Which lead us up to question 2.
Every time we allow 'society' or the representative of 'society', aka the 'state', to adjudicate what is 'good' or 'bad' for the entire society, we lose a bit of the autonomy we demanded. That by itself is not bad for we understand that if we want to live in relative harmony with our neighbors, some limits must be set and obeyed. Do I want to go 100 mph on my bike? You bet. Should I go that fast in a residential area? No and it is agreed that a speed limit, aka restraints on me, be imposed and punishments declared for violations.
But question 2 begs another question, which is to what
DEGREE should the state intrude into our lives and impose limits to our autonomy based upon sequential and inevitably increasingly abstract effects of our actions?
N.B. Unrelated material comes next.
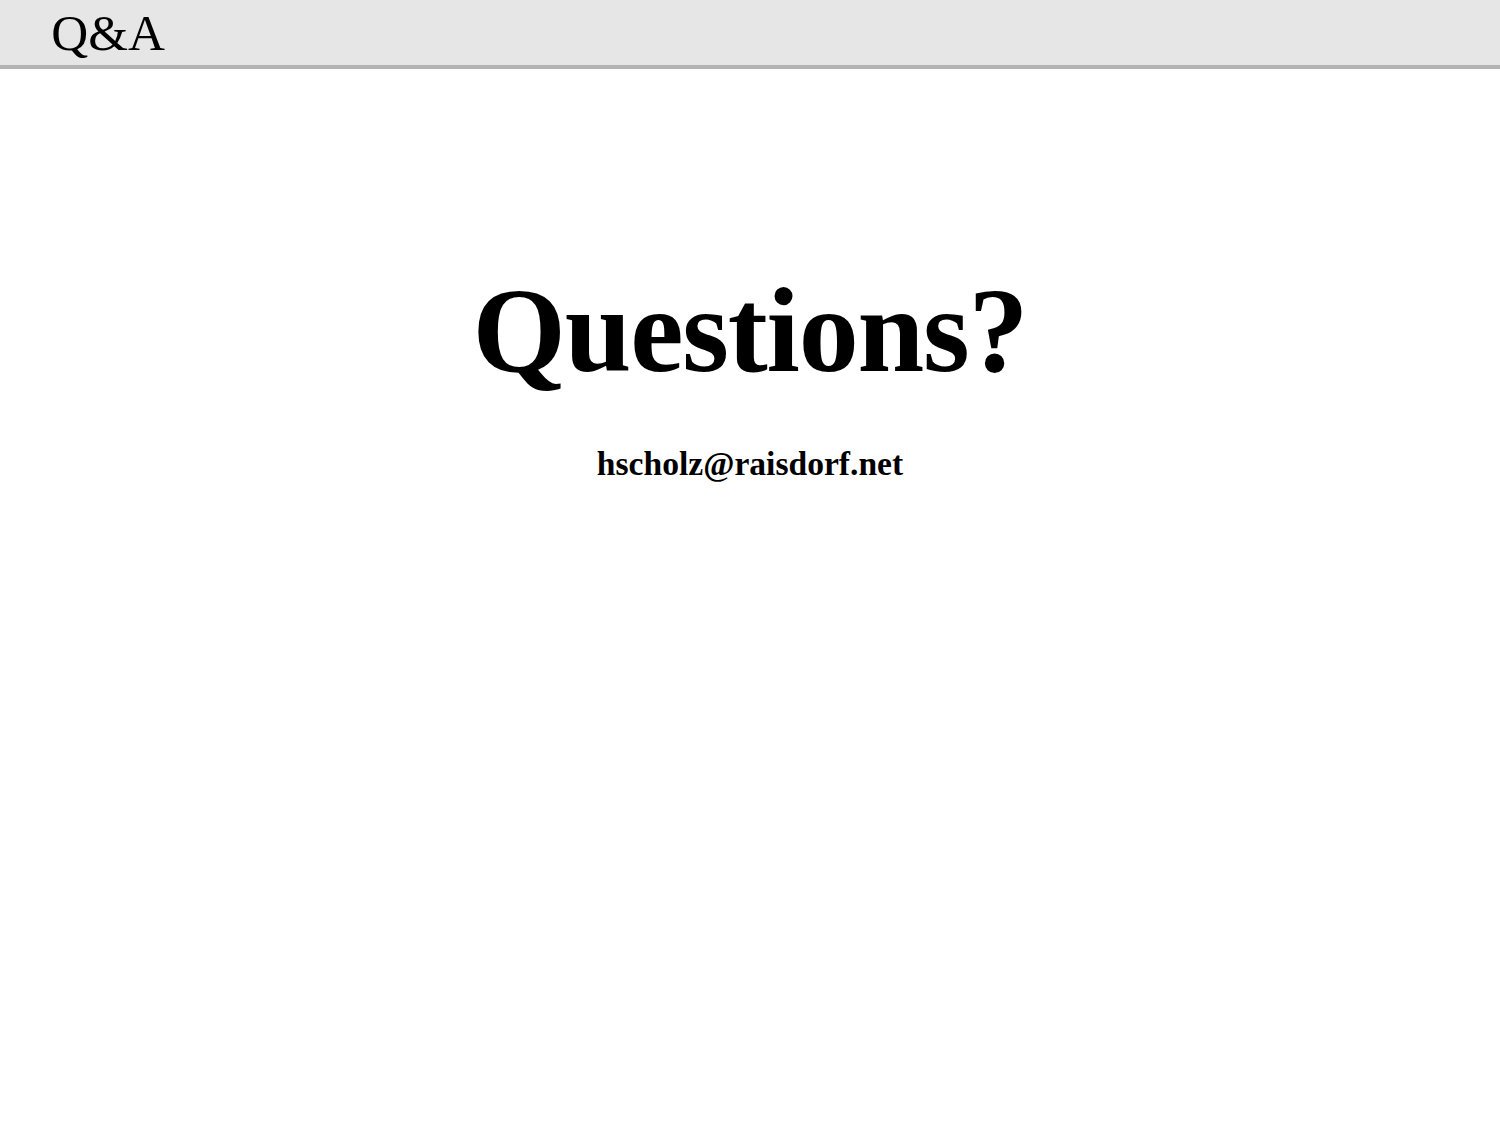Q&A
Questions?
hscholz@raisdorf.net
In other words, because we live in a community, everything we do affects others in some ways and many of the effects are unseen and require time to manifest themselves. To what degree should the state punish or reward a person based upon those effects?
If I go 100 mph in a residential area, a possible effect is that I could kill a child. Should I be punished for that immediate effect? Yes. But one could argue that since I set a 'bad example' for other children, I should be punished further just in case one of those children turned out to be a juvenile delinquent later in his life.
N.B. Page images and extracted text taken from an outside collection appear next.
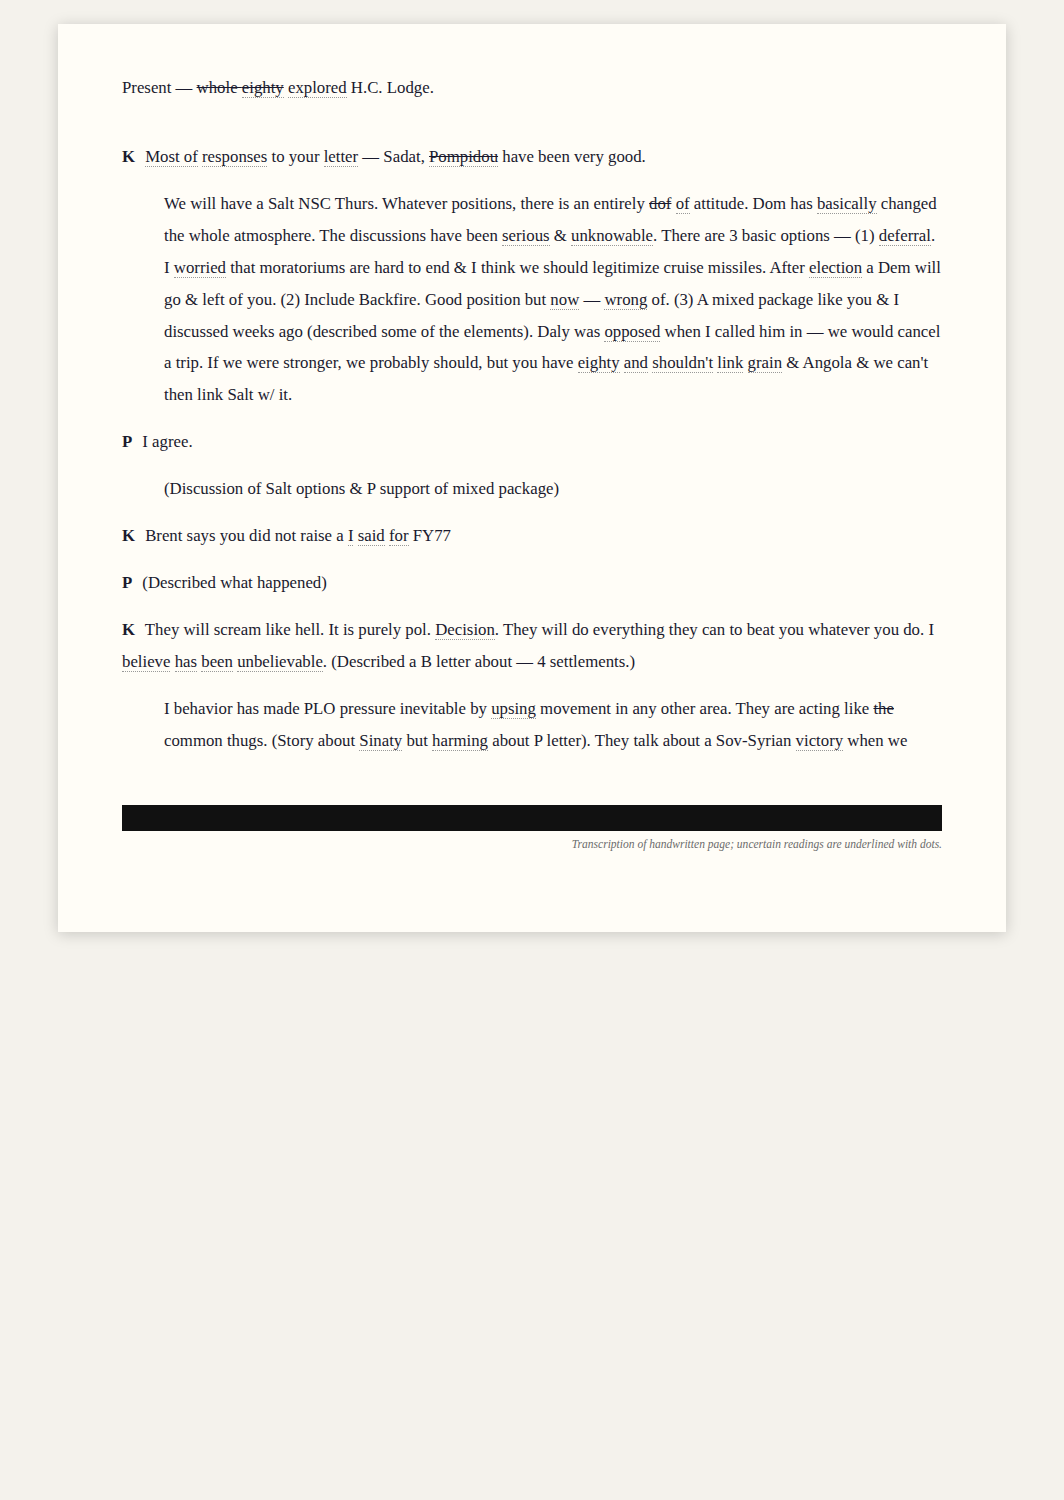Present — whole eighty explored H.C. Lodge.
K Most of responses to your letter — Sadat, Pompidou have been very good.
We will have a Salt NSC Thurs. Whatever positions, there is an entirely dof of attitude. Dom has basically changed the whole atmosphere. The discussions have been serious & unknowable. There are 3 basic options — (1) deferral. I worried that moratoriums are hard to end & I think we should legitimize cruise missiles. After election a Dem will go & left of you. (2) Include Backfire. Good position but now — wrong of. (3) A mixed package like you & I discussed weeks ago (described some of the elements). Daly was opposed when I called him in — we would cancel a trip. If we were stronger, we probably should, but you have eighty and shouldn't link grain & Angola & we can't then link Salt w/ it.
P I agree.
(Discussion of Salt options & P support of mixed package)
K Brent says you did not raise a I said for FY77
P (Described what happened)
K They will scream like hell. It is purely pol. Decision. They will do everything they can to beat you whatever you do. I believe has been unbelievable. (Described a B letter about — 4 settlements.)
I behavior has made PLO pressure inevitable by upsing movement in any other area. They are acting like the common thugs. (Story about Sinaty but harming about P letter). They talk about a Sov-Syrian victory when we
Transcription of handwritten page; uncertain readings are underlined with dots.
If a woman is known to be an easily available sex partner, one could argue that she is setting a 'bad example' for young girls and some of them might turn out to be less than desirable mothers because of what they learned from this woman, and so on...and so on...
In the abstract, both above arguments are valid but only one has a potential immediate and negative effect -- the 100 mph motorcycle rider in a residential area. The state is within reasonable rights to proactively punish some actions that may produce immediate and negative effects. If a policeman, an agent of the state, sees someone attempting to break a door, he does not wait until the person is actually inside the house before he does something. He is compelled to be proactive because the negative effects of a burglary is physical as well as emotional. But it is the physical effects that is the most compelling. What if the man is the owner of the house and he is breaking the door because he lost his keys? So of course we do not enact laws that say it is illegal to break doors, only that it is illegal to break doors that are not yours. In this case the policeman may even help the homeowner break into his own house.
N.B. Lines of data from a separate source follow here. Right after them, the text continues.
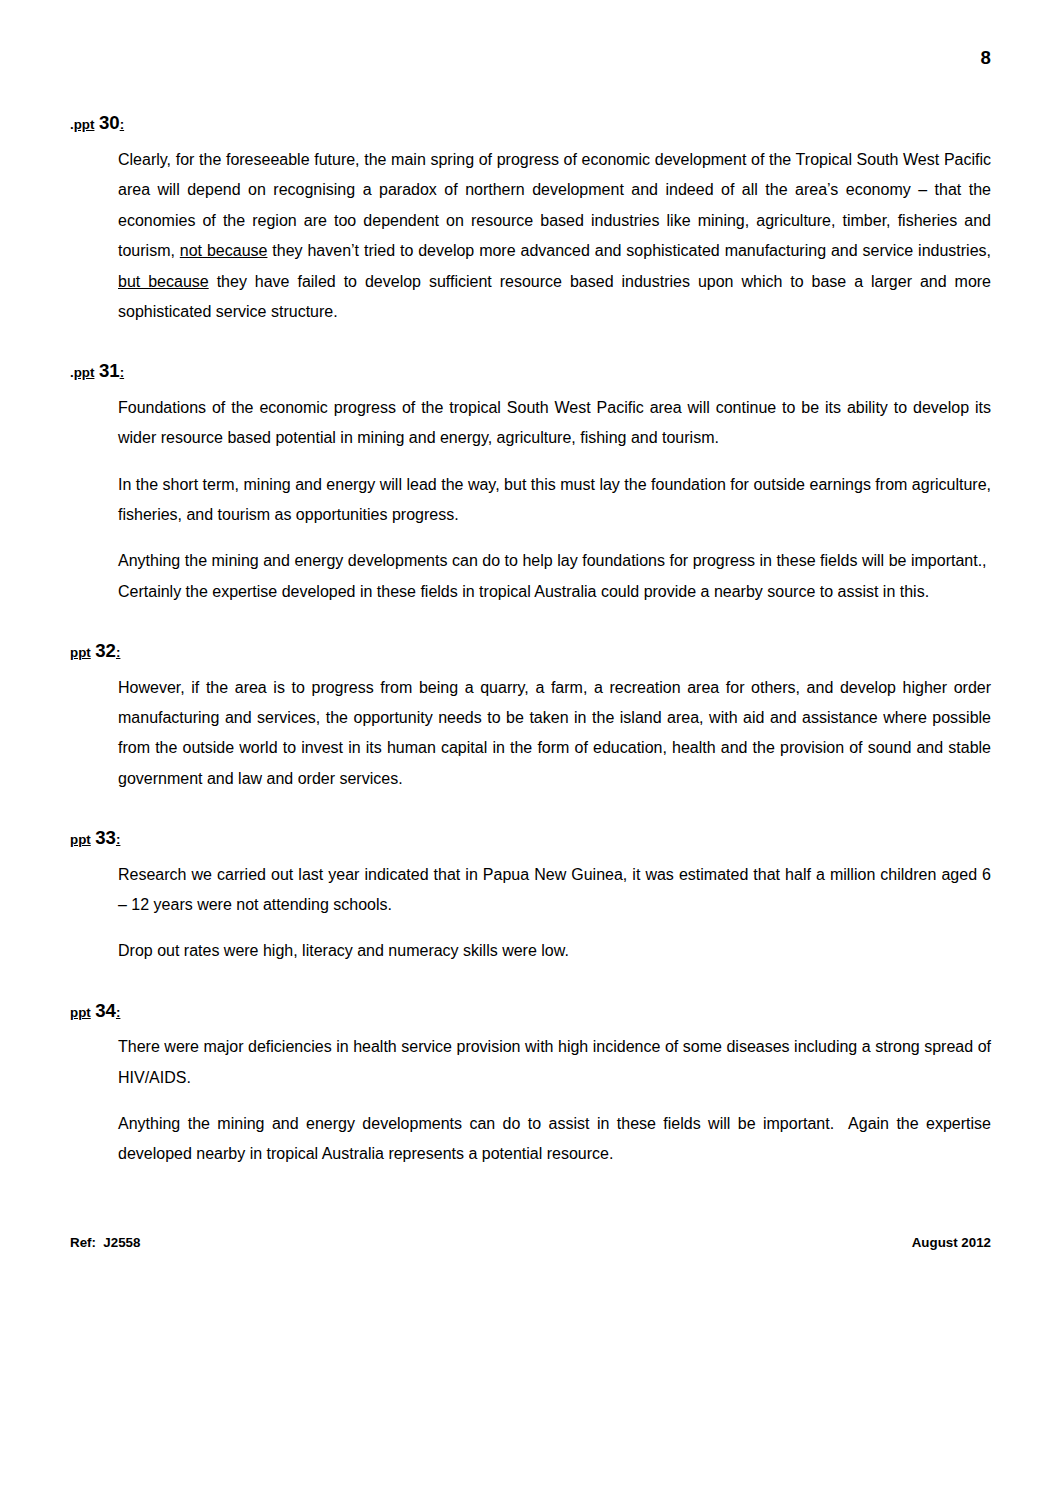8
. ppt 30:
Clearly, for the foreseeable future, the main spring of progress of economic development of the Tropical South West Pacific area will depend on recognising a paradox of northern development and indeed of all the area’s economy – that the economies of the region are too dependent on resource based industries like mining, agriculture, timber, fisheries and tourism, not because they haven’t tried to develop more advanced and sophisticated manufacturing and service industries, but because they have failed to develop sufficient resource based industries upon which to base a larger and more sophisticated service structure.
. ppt 31:
Foundations of the economic progress of the tropical South West Pacific area will continue to be its ability to develop its wider resource based potential in mining and energy, agriculture, fishing and tourism.
In the short term, mining and energy will lead the way, but this must lay the foundation for outside earnings from agriculture, fisheries, and tourism as opportunities progress.
Anything the mining and energy developments can do to help lay foundations for progress in these fields will be important., Certainly the expertise developed in these fields in tropical Australia could provide a nearby source to assist in this.
ppt 32:
However, if the area is to progress from being a quarry, a farm, a recreation area for others, and develop higher order manufacturing and services, the opportunity needs to be taken in the island area, with aid and assistance where possible from the outside world to invest in its human capital in the form of education, health and the provision of sound and stable government and law and order services.
ppt 33:
Research we carried out last year indicated that in Papua New Guinea, it was estimated that half a million children aged 6 – 12 years were not attending schools.
Drop out rates were high, literacy and numeracy skills were low.
ppt 34:
There were major deficiencies in health service provision with high incidence of some diseases including a strong spread of HIV/AIDS.
Anything the mining and energy developments can do to assist in these fields will be important. Again the expertise developed nearby in tropical Australia represents a potential resource.
Ref: J2558 August 2012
As we can see, even when we have what we believe to be clear cases of where the state can intrude itself into our lives, impose limits and mete out punishments for violations of those limits, there are still situations where upon examinations, punishments are not deserving, like the man who was caught breaking into a house only for us to find out he was breaking into his own house because he lost his keys.
Fornication is defined as sex outside of wedlock and is usually associated with a moral standard. The direct recipients of this type of sex are the participants, no one else. The effects are uncertain. Or highly abstract. Absent any direct physical negative effects, the state is presumably excluded from intrusion, impose any limits and mete out any punishments, based upon the lack of immediate negative effects. So where did the state received its permission to proactively punish potential sex partners who are not married to each other and to punish
ex post sex partners who are not married to each other?
Let us be honest about our human nature here.
Laws regarding fornication is primarily about petty human jealousy. It is only with the mental gymnastics of religions can anyone be convinced that someone else enjoying sex outside of marriage is a negative to society. This is about petty human jealousy hiding behind the morality and religious shield and the state is the thrown spear from behind said shield.